#### Supplied data:
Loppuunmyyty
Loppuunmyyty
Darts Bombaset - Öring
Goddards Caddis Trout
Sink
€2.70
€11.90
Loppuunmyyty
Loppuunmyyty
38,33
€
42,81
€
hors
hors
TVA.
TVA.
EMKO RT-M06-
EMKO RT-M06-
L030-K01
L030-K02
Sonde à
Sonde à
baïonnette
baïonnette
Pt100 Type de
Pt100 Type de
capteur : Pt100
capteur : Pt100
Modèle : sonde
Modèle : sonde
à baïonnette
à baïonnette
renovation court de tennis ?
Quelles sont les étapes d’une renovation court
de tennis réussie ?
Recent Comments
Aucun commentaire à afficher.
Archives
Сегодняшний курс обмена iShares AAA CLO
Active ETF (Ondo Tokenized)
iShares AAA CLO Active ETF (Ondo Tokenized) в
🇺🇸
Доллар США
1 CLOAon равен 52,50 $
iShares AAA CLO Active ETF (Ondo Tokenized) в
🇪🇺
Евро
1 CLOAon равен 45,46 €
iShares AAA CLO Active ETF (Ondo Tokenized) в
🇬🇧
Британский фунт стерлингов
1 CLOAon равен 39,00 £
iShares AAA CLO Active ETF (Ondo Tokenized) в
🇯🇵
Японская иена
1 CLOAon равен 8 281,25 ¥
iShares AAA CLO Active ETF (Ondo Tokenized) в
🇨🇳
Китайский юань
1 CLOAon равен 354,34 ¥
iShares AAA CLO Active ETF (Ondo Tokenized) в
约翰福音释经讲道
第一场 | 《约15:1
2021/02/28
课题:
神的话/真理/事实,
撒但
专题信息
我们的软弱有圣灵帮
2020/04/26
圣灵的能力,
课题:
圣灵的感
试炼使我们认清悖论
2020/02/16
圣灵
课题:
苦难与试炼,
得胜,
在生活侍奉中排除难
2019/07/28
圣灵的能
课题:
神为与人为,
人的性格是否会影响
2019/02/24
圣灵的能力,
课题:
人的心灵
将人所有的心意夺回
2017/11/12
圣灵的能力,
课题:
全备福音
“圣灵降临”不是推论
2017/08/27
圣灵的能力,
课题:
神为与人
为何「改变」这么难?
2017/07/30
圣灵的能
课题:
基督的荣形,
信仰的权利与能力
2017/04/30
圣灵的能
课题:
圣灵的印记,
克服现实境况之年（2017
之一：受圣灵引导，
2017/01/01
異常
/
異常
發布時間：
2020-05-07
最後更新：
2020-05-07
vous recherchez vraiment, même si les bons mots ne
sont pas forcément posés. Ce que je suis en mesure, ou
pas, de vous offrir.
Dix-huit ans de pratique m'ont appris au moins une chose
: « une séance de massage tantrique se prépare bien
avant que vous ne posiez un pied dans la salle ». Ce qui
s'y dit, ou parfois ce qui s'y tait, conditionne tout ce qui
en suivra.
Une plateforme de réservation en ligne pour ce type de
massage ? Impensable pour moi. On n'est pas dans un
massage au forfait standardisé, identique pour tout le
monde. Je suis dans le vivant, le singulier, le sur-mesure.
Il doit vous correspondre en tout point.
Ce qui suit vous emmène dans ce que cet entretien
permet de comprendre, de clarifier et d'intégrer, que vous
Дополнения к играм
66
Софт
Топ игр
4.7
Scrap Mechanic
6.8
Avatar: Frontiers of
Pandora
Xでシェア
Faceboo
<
--
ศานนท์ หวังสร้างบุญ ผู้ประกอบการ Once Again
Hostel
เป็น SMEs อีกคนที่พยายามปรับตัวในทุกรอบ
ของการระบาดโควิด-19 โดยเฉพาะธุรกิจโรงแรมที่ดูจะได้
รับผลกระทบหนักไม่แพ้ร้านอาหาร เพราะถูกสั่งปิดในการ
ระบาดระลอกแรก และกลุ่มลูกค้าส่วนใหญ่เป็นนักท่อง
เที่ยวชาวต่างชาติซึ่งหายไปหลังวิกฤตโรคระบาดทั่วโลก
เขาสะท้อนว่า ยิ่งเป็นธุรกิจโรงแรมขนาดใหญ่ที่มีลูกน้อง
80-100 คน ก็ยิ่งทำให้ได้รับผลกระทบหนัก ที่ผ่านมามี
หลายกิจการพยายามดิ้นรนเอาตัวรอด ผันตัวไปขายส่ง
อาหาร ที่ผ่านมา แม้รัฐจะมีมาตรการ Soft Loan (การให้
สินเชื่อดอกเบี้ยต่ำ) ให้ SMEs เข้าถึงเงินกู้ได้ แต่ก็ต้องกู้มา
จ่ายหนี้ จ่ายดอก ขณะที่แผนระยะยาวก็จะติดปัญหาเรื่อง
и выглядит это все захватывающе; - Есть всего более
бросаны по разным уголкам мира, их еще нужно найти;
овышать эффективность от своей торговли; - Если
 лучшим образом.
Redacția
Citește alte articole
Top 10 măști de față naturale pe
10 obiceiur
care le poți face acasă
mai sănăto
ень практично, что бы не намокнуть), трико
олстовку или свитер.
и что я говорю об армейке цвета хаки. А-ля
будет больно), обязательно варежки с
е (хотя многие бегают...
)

#### Work to complete:
The lines you return should be those above that contain the word "suis", every one of them.

#### Answer for this exercise:
sont pas forcément posés. Ce que je suis en mesure, ou
monde. Je suis dans le vivant, le singulier, le sur-mesure.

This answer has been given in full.